Why Is New York Rye Bread So Bad?

Thanks to Russ & Daughter's, New York finally has a traditional rye bread worth eating. 

Thanks to Russ & Daughter's, New York finally has a traditional rye bread worth eating. 

My first run in with rye bread was at Katz's Deli, almost three years ago. I ordered matzoh ball soup and a pastrami sandwich with extra pickles. It cost a small fortune and the bread was the most disappointing piece of gluten I have ever put in my mouth. Held aloft in my hand it hung there, like a soggy piece of berber carpet.

Later, when I went to others in the deli trinity: Second Avenue and Carnegie, I was met with the same flimsy, spongey stuff they tried to pass off as rye bread.

I tried toasting it, which blessedly made it firmer, but it still tasted of zilch. Nada.

I've written about the new Russ & Daughter's Cafe, which opened this past May on Orchard Street, and I've now eaten there twice. (I've visited their original location too many times to count.) Everything there is beyond perfect. Sorry, I know that kind of review is boring. But there are a few things worth an extra helping of praise. Today I'll talk about bread, which I sampled today, along with the Scottish salmon and plain cream cheese that had just the right tang and fluffy, but not too fluffy, lift.


Rye bread with a liberal swipe of cream cheese, scottish smoked salmon and that blessed rye bread.

Such a simple little plate of food; it was heaven. The bread was so good I wanted to prop it up on an easel and paint it. What I'm referring to is their shissel rye, a firm and dense bread with a nice hard crust that is loaded throughout the entire crumb with a blend of caraway and nigella seeds. Nigella seeds, black seeds that have an onion and nutty tang, are somewhat similar to black sesame seeds. (I've written about these seeds before in a post about La Vara, a Spanish restaurant in Cobble Hill.) Finally, I thought, a bread worthy of my daily nutritional requirements.
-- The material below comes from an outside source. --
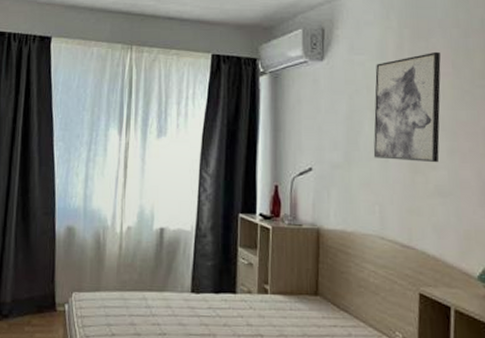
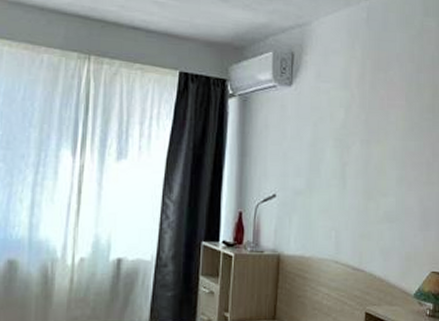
wall art: present [373,51,441,163] -> none [333,84,396,191]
A bread that made me think of the rye's I knew and loved in Los Angeles. It was even better then the one I grew up eating from Bea's Bakery in Encino. As soon as we left the store, Mom and I would each take a tiny cornmeal encrusted end, and spin the bag back up with the twist tie.

Side note: In Yiddish, cissel, sissel, or shissel, sometimes means caraway seed, so this aptly named shissel bread is rye with caraway. (Thanks Mom.)

This new magical rye bread is baked by Gordie Weissman, who was tracked down by the determined Russ & Daughter's grandkids, and convinced to move one whole state west.

A third generation baker at Gus and Paul’s Bakery, Weissman's grandfather arrived in the U.S. around 1904, and began baking on Manhattan’s Lower East Side before moving to the Bronx to bake. (Russ & Daughter's opened their original location in 1914.) In 1958, Gordie’s father, Gus, and Uncle opened their own shop in Springfield, Massachusetts. There the family of bakers churned out rye, pumpernickel, bagels, and bialys for over fifty years, until the Russ grandchildren came calling. And I for one am thankful.

According to an article on masslive.com, it was perfect timing for Gordie--so maybe not the hard sell one would have thought. The bakery was having a hard time making ends meet and had recently been closed for a brief spell because of state withholding issues. What, they can't pay in bread? Pity for Springfieldians. Celebration for Manhattanites.

Weissman is currently baking his new bread, with ancient family starters, at a startup space in Long Island City. Serious Eats has a very good piece on the entire bread lineup at the new Russ & Daughter's Cafe, which you can read here. And

New York magazine wrote about the state of the new rye breads, but these are not the rye bread I am talking about above. Those new ryes are dark and gritty bread, the kind you want to take on a hike, and I love them all.